Daoism focuses on the balance of yin and yang in one's life. Internal alchemy focuses on the body and how you are able to use the Three Treasures, Qi, Jing and Shen, to bring this balance to your life. These are the energy that makes up life. Each individual is able to practice internal alchemy on their own, the religious leaders of Taoism are there for guidance.

Qi is defined as the "natural energy of the universe" and can be found in everything, including each individual person. Throughout Daoists' lives, they strive to obtain a positive flow of Qi, which flows through the body in paths moving to each individual organ, from the perspective of internal alchemy . Daoists map out the body according to these paths. If a path is blocked, the Qi does not flow properly; this blockage disrupts the balance of yin and yang.
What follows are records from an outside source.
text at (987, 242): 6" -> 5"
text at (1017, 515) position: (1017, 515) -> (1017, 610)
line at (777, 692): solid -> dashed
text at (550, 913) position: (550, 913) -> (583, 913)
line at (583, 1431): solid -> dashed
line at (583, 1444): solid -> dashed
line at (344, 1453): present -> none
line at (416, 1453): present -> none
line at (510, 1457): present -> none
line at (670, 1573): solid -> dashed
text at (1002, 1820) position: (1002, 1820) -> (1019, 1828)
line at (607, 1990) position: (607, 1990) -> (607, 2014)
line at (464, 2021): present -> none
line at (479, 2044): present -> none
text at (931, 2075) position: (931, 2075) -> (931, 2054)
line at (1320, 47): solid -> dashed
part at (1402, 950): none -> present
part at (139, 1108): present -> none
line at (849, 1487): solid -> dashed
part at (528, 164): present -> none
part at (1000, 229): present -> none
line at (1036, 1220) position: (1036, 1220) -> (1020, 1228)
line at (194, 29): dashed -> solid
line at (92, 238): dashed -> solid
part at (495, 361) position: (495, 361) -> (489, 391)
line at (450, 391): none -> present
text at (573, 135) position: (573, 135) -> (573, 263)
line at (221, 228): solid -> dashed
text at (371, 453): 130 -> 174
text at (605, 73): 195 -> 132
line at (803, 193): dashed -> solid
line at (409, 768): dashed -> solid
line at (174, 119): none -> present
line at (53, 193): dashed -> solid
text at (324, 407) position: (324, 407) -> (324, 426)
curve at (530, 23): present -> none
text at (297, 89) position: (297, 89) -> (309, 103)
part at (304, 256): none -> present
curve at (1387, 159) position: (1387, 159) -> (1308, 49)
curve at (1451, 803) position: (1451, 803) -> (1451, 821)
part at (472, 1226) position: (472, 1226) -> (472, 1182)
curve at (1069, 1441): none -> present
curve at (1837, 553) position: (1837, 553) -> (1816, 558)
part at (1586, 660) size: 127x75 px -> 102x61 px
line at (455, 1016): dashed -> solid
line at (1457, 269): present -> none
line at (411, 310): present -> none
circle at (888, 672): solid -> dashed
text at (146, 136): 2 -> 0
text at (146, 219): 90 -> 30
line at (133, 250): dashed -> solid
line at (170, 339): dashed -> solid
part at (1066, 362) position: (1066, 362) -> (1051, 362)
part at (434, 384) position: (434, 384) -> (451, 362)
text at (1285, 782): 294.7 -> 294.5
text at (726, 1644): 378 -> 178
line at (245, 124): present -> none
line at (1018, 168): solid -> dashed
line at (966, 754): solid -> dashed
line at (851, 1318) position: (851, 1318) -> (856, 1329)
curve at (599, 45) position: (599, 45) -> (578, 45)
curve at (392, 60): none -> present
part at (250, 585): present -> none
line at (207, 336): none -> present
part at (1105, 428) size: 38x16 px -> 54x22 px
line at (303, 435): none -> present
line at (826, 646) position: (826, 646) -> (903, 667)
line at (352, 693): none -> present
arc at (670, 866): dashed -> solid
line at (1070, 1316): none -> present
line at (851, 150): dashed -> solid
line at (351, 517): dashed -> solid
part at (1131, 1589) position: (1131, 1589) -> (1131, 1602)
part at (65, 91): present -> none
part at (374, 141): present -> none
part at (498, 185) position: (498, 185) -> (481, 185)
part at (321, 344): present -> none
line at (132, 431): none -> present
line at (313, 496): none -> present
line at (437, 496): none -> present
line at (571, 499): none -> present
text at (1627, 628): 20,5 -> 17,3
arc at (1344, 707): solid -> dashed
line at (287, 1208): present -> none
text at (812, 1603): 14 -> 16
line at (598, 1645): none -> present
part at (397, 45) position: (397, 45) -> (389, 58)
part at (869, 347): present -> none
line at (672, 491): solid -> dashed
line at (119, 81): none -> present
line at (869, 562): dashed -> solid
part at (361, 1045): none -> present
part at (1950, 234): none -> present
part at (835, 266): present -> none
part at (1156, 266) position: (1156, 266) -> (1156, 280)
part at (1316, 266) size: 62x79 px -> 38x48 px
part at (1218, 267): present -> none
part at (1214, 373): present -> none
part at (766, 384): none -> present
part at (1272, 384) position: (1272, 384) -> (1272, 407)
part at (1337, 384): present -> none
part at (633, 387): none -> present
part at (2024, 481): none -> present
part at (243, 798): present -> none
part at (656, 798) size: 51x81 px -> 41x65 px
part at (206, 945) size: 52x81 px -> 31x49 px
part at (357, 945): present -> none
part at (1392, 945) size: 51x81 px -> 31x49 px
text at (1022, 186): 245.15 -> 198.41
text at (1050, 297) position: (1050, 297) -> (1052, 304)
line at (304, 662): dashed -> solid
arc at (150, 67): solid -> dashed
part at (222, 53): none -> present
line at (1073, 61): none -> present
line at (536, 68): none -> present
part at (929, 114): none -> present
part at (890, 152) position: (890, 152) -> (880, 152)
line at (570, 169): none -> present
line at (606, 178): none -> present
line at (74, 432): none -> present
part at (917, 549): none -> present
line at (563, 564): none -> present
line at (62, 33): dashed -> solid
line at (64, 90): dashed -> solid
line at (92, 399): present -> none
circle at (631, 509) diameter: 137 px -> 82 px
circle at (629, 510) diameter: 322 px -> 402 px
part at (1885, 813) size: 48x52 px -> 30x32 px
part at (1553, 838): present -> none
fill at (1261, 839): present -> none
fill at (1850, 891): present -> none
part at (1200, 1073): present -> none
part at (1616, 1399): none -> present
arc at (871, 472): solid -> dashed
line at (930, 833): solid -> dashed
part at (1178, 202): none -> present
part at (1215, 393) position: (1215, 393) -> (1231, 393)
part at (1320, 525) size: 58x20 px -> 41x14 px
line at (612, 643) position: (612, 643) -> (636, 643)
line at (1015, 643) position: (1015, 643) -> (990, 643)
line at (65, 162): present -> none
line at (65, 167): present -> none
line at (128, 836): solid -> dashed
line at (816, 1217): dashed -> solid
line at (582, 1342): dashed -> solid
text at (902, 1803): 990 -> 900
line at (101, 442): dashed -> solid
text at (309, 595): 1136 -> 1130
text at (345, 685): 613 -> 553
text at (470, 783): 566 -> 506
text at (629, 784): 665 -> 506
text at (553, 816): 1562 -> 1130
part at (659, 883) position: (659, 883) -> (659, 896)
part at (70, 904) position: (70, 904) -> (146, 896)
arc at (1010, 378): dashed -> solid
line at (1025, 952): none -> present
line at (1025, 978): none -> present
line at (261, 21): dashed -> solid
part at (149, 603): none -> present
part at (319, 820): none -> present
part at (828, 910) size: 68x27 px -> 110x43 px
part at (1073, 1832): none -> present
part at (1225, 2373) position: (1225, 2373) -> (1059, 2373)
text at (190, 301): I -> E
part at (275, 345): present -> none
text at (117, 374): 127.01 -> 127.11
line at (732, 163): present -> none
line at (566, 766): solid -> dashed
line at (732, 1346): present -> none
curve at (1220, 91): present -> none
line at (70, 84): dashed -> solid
Daoists developed methods to help get rid of these harmful blockages so that the body's balance can be restored.

The second treasure, jing, is essential for humans to live; it is referred to as the energies of the body. It corresponds most closely to the energy of the physical body. The conserving of jing in the body is heavily focused on internal alchemy. It is thought that a person dies when they lost, or ran out of jing. Daoists believed that preserving jing allowed people to live longer, if not to achieve immortality. The idea of immortality came about because Daoists believed that if jing in the body could be preserved the energies in the body could be saved, which allowed you to stay alive.

Shen, the third and final treasure, is the original spirit of the body. This is all that happens in the body without the acknowledgment of the human. Daoists try to become conscious of shen through meditation. Shen is the energy that each organ, in the body, possesses. Each organ in the body has an element associated with it, fire, wood, water, metal, or earth (The Five Shen). When the "three treasures" are maintained in the body, along with a balance of yin and yang, it is possible to achieve a healthy body, and longevity; which are the main goals of internal alchemy.